Wednesday, December 02, 2015

Fatsome



Okay, the picture is a non-sequitur sorta, sorry Julie. I don't know how often she checks in here these days, but my dear friend Julie once asked if the text in my posts could have some relationship to the photos. Here's the tie in: what I'm blogging about is nutrition and perceptions of what's desirable in food. The picture is of my bike with its Christmas finery on, outside a store where I bought food. And on the same day, the encounter I wanted to blog about, I had that in the process of riding my bike home from work. See?
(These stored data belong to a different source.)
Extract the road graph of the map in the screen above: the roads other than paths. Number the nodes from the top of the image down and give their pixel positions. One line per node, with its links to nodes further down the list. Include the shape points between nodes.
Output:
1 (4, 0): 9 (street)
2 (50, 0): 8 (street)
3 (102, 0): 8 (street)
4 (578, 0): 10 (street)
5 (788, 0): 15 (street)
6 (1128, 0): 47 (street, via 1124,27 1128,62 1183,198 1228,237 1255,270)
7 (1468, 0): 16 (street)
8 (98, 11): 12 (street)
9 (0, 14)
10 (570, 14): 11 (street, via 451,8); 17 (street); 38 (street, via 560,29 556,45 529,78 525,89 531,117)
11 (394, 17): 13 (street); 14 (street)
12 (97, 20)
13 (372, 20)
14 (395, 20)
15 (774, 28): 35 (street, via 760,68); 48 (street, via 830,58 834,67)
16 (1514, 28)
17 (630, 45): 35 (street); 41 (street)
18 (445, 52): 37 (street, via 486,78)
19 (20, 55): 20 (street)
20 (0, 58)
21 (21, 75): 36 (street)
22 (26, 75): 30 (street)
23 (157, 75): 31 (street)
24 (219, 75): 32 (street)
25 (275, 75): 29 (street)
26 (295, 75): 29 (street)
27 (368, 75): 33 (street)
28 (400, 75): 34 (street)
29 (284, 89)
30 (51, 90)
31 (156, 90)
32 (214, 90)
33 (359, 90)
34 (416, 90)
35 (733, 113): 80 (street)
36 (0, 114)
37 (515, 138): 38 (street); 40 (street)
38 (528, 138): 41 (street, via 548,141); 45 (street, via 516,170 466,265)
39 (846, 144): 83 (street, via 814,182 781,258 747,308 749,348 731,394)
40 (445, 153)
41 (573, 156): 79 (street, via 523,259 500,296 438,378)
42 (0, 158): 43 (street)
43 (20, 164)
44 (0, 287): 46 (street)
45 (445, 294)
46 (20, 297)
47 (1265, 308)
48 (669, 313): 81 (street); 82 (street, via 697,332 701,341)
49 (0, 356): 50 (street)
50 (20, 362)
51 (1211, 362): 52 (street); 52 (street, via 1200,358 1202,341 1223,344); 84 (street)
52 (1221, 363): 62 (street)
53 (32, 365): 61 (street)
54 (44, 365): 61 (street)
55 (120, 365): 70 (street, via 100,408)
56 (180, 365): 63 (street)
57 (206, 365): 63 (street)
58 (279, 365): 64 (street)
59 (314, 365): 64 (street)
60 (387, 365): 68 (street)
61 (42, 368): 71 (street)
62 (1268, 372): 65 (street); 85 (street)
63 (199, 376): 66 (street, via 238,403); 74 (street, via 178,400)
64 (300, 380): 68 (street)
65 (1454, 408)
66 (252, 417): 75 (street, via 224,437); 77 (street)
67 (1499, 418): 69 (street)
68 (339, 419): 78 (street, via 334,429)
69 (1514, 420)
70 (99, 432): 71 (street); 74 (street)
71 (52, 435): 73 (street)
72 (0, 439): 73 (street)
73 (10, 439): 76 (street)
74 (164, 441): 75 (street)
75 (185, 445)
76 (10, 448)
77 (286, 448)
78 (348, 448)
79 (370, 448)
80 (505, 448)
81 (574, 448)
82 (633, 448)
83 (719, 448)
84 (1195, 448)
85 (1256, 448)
It's dripping with relationship.



Being a cardiac patient who goes for a fairly exotic treatment for a blood disorder that causes early onset heart disease, I'm far from oblivious on the diet front. But given how much of my problem seems to stem from non-dietary sources, I sometimes wonder if I really gain anything when I grab 0% cottage cheese or yogurt instead of the full fat version. For that matter, when it comes to the desirable fats, like in fish, the healthiest options are supposedly the fattiest, your salmon, tuna, the 'oily' fish. Which is fine by me, I love some salmon nigiri a lot more than I like full fat cottage cheese, and rare tuna steak beats full fat yoghurt any day.

But anyway, today on my commute home I stopped for a beer at the truck stop. It's really just a convenience store in the West Bottoms, but they have diesel pumps and thus was nicknamed the 'truck stop' by some cyclists I know. It's owned by a Pakistani guy who tries to teach me Pashto and lets me bring my bike in the store since he has almost nothing to lock up to outside. I will grab a bomber of Guinness or a sixer of PBR there sometimes on the way home, every once in a while a snack. Anyway, this evening he showed me a video he was really excited about, of his daughter, who went back to Pakistan for a visit, milking a buffalo. There was some back and forth when I asked what he meant by a buffalo, because I didn't think there were bison in Pakistan, there's barely bison here in North America, where they come from. No, a water buffalo. That's allowed in the house, because it's so docile and charming. And makes such great milk. It doesn't get in the water often, but when it does, it's very enthusiastic.

'Very fatsome,' he told me. 'The milk of buffalo is very rich, full of fat.' They drink it, they let it ferment into yoghurt, and they prize it for it's fat content. 'Much better than cow milk.'

Which I guess is a holdover from that old world/third world way of thinking about food. Before you can worry about your arteries clogging up, you have to get clear of worrying about whether you're going to get enough calories to stay the hell alive. For most of human history, that wasn't an easy bar to clear and there are still probably more people on earth who can't be sure of clearing it than can.